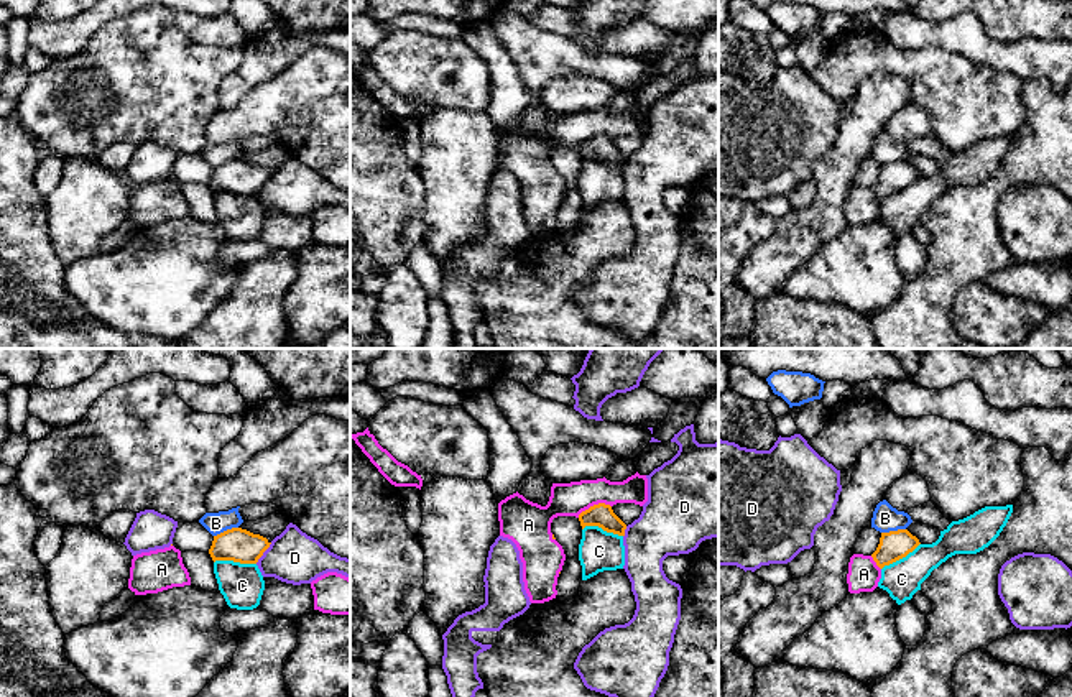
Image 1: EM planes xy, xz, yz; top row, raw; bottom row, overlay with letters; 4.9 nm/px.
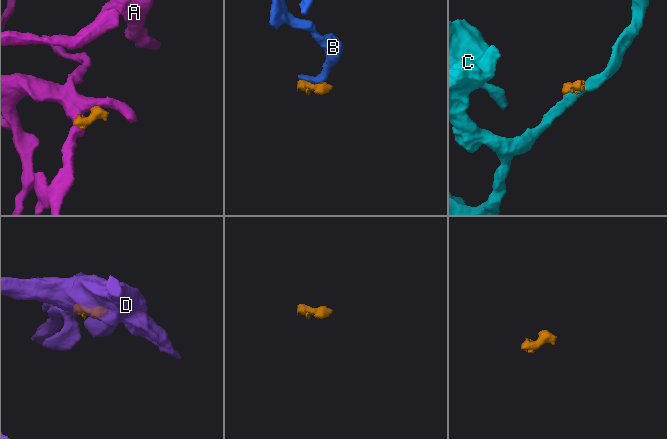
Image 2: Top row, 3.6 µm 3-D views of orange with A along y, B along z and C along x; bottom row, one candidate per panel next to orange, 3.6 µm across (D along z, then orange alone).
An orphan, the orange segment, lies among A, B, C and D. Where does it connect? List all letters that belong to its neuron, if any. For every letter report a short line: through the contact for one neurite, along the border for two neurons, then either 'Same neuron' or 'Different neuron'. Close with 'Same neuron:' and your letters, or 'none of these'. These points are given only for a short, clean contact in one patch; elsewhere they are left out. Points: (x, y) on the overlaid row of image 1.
A: Same neuron
B: Line: xy (237, 526), (214, 536). Different neuron
C: Line: xy (214, 561), (255, 564). Different neuron
D: Different neuron
Same neuron: A

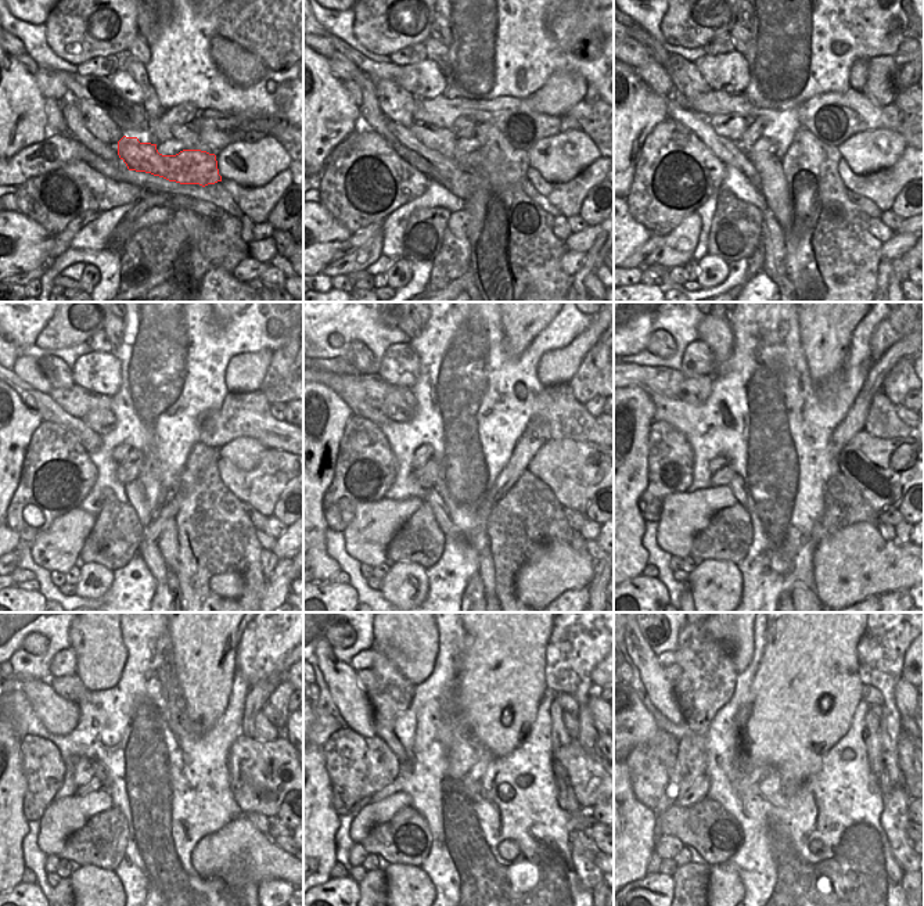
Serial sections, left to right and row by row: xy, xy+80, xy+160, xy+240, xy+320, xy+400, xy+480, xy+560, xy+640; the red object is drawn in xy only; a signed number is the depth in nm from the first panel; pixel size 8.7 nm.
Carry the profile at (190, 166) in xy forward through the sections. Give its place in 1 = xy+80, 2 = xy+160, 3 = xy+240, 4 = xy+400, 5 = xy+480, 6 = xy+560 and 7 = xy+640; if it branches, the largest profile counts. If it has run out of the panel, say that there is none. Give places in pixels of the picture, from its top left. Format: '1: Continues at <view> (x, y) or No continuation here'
1: Continues at xy+80 (443, 140)
2: Continues at xy+160 (732, 126)
3: Continues at xy+240 (103, 421)
4: Continues at xy+400 (694, 389)
5: Continues at xy+480 (69, 687)
6: Continues at xy+560 (366, 678)
7: Continues at xy+640 (672, 672)

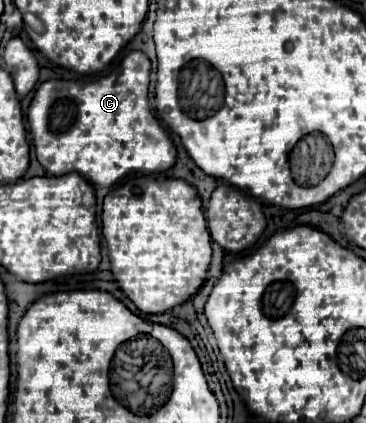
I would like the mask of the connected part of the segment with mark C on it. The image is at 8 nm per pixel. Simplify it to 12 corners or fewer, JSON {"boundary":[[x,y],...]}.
{"boundary":[[151,62],[47,80],[27,120],[49,174],[113,186],[165,172]]}

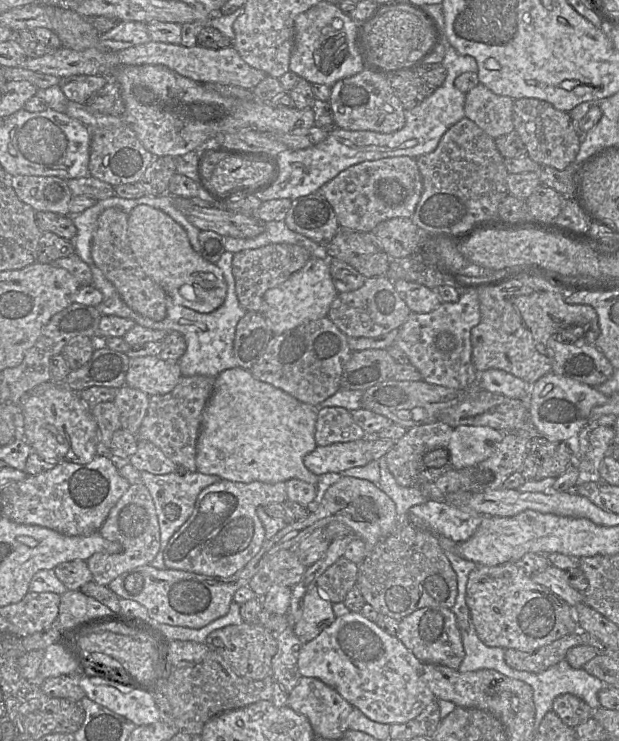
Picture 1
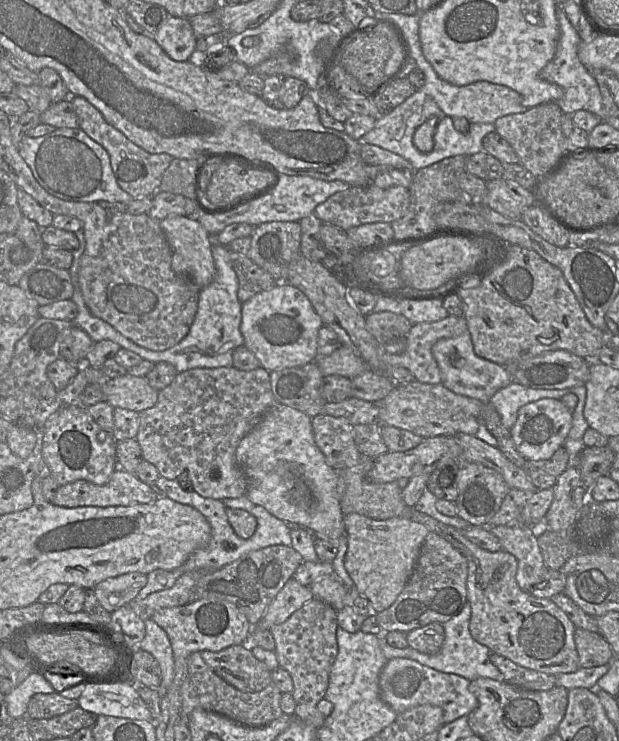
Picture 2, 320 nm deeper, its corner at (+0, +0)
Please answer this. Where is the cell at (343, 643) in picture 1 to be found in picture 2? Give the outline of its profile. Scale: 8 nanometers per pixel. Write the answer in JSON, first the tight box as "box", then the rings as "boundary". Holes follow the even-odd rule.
{"box":[379,658,478,724],"boundary":[[[408,658],[387,661],[379,675],[381,699],[397,714],[424,704],[438,706],[443,710],[444,724],[469,715],[478,706],[476,696],[470,691],[468,679],[453,673],[444,673]]]}

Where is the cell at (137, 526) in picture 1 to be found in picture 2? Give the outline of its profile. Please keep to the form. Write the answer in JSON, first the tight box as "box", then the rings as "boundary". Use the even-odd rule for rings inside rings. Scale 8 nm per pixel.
{"box":[94,572,147,613],"boundary":[[[129,572],[98,583],[94,593],[101,606],[112,613],[134,600],[147,583],[147,574]]]}

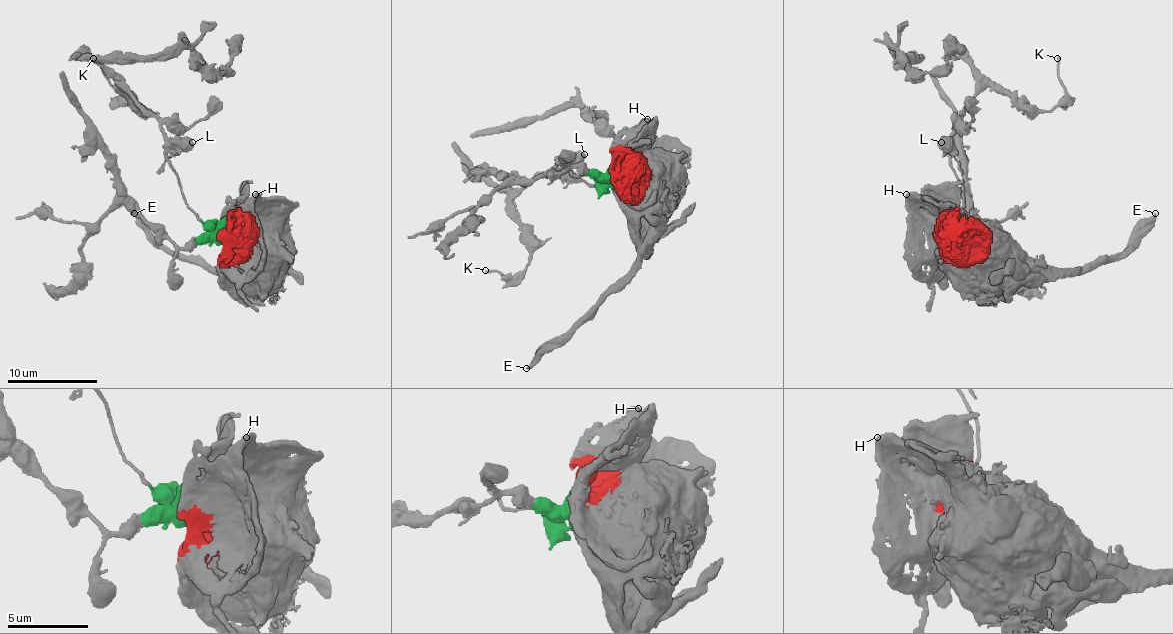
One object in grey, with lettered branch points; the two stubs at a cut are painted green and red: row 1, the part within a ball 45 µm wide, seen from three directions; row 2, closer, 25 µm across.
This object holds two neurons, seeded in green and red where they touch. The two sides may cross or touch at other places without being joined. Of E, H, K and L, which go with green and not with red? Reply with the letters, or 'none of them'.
K, L

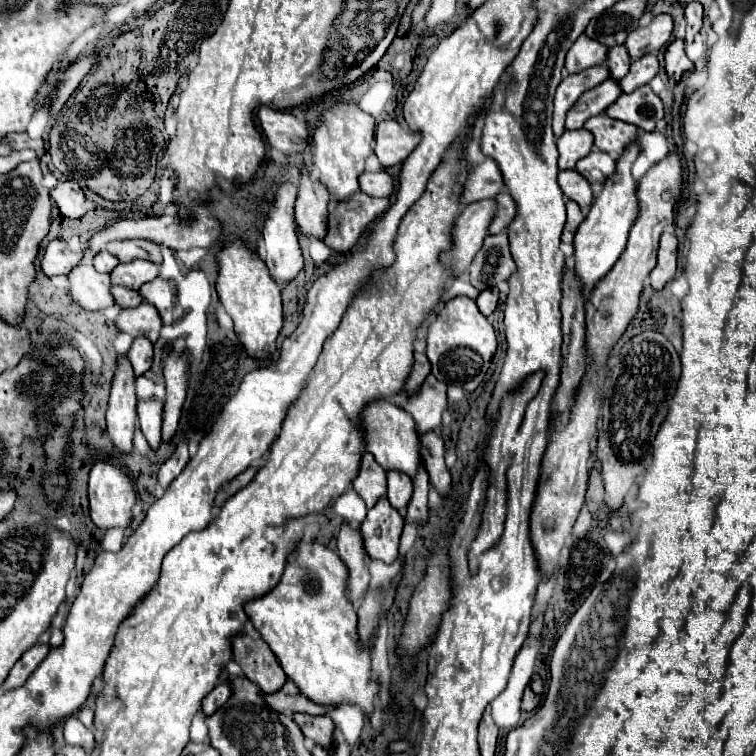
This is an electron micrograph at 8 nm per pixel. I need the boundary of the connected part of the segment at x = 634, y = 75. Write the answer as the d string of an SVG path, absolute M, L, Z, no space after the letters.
M645 54L639 60L635 60L631 64L631 70L625 78L621 78L621 90L625 90L627 94L633 92L635 88L649 84L659 72L659 58L655 54Z

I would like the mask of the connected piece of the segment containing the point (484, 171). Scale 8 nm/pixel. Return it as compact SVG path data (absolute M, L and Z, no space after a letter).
M485 158L483 164L471 170L469 182L465 182L463 202L477 202L483 198L493 198L497 192L505 190L505 180L501 180L501 170L493 158Z

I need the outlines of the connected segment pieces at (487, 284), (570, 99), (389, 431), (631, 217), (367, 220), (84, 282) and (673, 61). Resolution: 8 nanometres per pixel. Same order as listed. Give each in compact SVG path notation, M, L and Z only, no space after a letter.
M501 232L495 236L489 234L489 238L485 238L483 248L477 252L473 264L469 266L469 276L475 288L487 290L507 280L515 270L517 266L511 258L507 232Z
M593 66L589 70L583 70L579 74L571 74L561 80L557 94L555 94L555 112L553 112L553 132L555 138L559 138L565 132L565 114L569 108L577 102L577 98L595 88L597 84L605 82L609 78L607 66Z
M379 400L365 408L365 412L361 414L361 422L367 430L367 436L365 436L367 452L371 452L385 470L403 470L405 474L409 474L413 478L413 474L417 474L417 470L421 466L421 450L419 450L421 436L417 432L417 424L415 424L413 416L407 414L405 410L393 406L389 400L385 400L385 402Z
M633 142L625 154L619 156L617 160L617 172L613 178L605 182L603 192L593 200L593 206L587 214L587 218L581 222L581 226L575 232L573 248L575 248L575 274L577 280L581 282L585 300L589 300L589 294L597 286L597 282L615 266L619 260L621 252L625 250L627 244L627 234L637 218L637 198L635 198L635 180L631 176L631 164L639 156L639 146Z
M355 192L349 200L345 202L339 202L337 206L331 206L329 208L329 232L325 236L325 244L331 246L333 250L337 252L347 252L351 250L361 234L391 206L391 200L389 198L369 198L369 194L363 194L363 192Z
M79 264L69 272L69 298L83 310L105 310L113 306L109 274L99 274L93 264Z
M679 38L673 40L667 46L667 52L665 52L665 70L667 70L667 74L671 74L671 76L675 76L675 80L679 80L681 74L691 70L691 68L693 68L693 62L685 54L685 42L679 40Z

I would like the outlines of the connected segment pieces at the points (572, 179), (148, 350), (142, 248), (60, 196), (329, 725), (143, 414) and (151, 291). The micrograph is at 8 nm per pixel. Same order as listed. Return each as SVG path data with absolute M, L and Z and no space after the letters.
M561 170L559 172L559 186L563 190L563 194L571 200L575 200L581 208L591 206L593 200L593 190L591 184L577 174L577 170Z
M135 338L129 352L127 352L127 358L133 366L135 376L145 374L153 362L153 344L147 338Z
M123 240L123 242L111 242L107 246L109 254L119 258L119 262L133 262L133 258L149 260L153 264L161 264L163 256L157 244L147 240Z
M59 182L50 192L51 198L59 206L61 214L67 218L81 218L85 214L85 194L76 182Z
M293 714L293 720L303 730L305 738L313 740L319 746L333 746L333 730L335 722L325 716L309 716L309 714Z
M157 400L149 402L139 402L137 404L137 414L139 414L139 428L143 436L147 438L151 450L157 450L161 444L161 414L163 414L163 404Z
M155 278L151 282L145 282L145 286L139 288L139 294L141 294L143 302L147 302L159 310L163 324L171 324L171 320L173 320L173 286L167 280Z

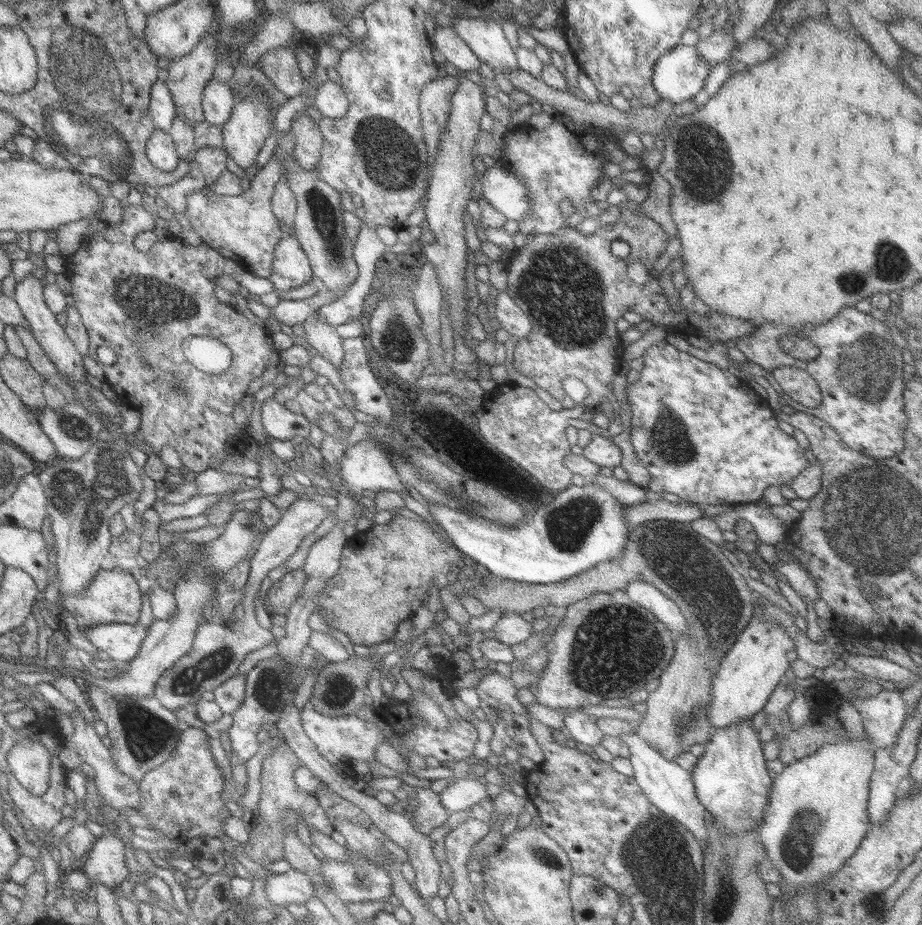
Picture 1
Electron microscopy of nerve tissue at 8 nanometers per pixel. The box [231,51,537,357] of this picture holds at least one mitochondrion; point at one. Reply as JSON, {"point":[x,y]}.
{"point":[389,156]}

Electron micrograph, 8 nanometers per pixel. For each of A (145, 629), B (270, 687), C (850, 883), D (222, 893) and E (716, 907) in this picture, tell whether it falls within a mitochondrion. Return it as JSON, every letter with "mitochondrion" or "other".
{"A":"other","B":"mitochondrion","C":"other","D":"other","E":"mitochondrion"}

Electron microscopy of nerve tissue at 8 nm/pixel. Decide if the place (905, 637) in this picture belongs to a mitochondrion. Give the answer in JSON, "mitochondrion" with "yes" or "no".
{"mitochondrion":"no"}

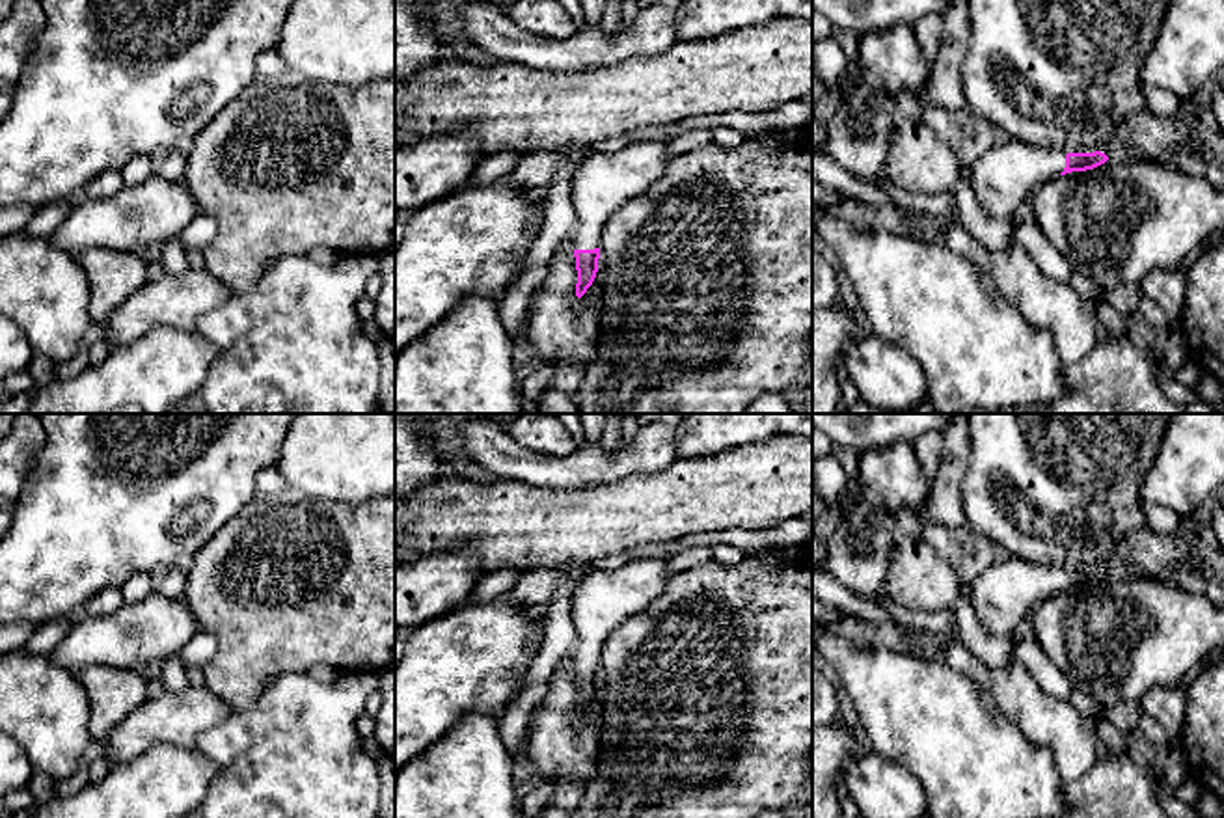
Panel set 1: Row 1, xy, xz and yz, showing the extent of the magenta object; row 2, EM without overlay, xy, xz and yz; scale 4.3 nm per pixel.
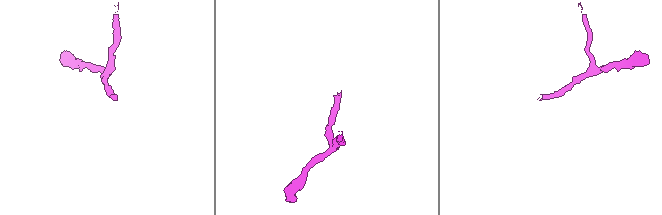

****************

**YOUR OBJECTIVE:** The lines from the top of the data above through the one holding "Image 2: Top" are to be repeated exactly, and only those, with no pictures.

**EXERCISE RESPONSE:**
Image 1: EM planes xy, xz, yz; top row, raw; bottom row, overlay with letters; 4.9 nm/px.
Image 2: Top row, 3.6 µm 3-D views of orange with A along y, B along z and C along x; bottom row, one candidate per panel next to orange, 3.6 µm across (D along z, then orange alone).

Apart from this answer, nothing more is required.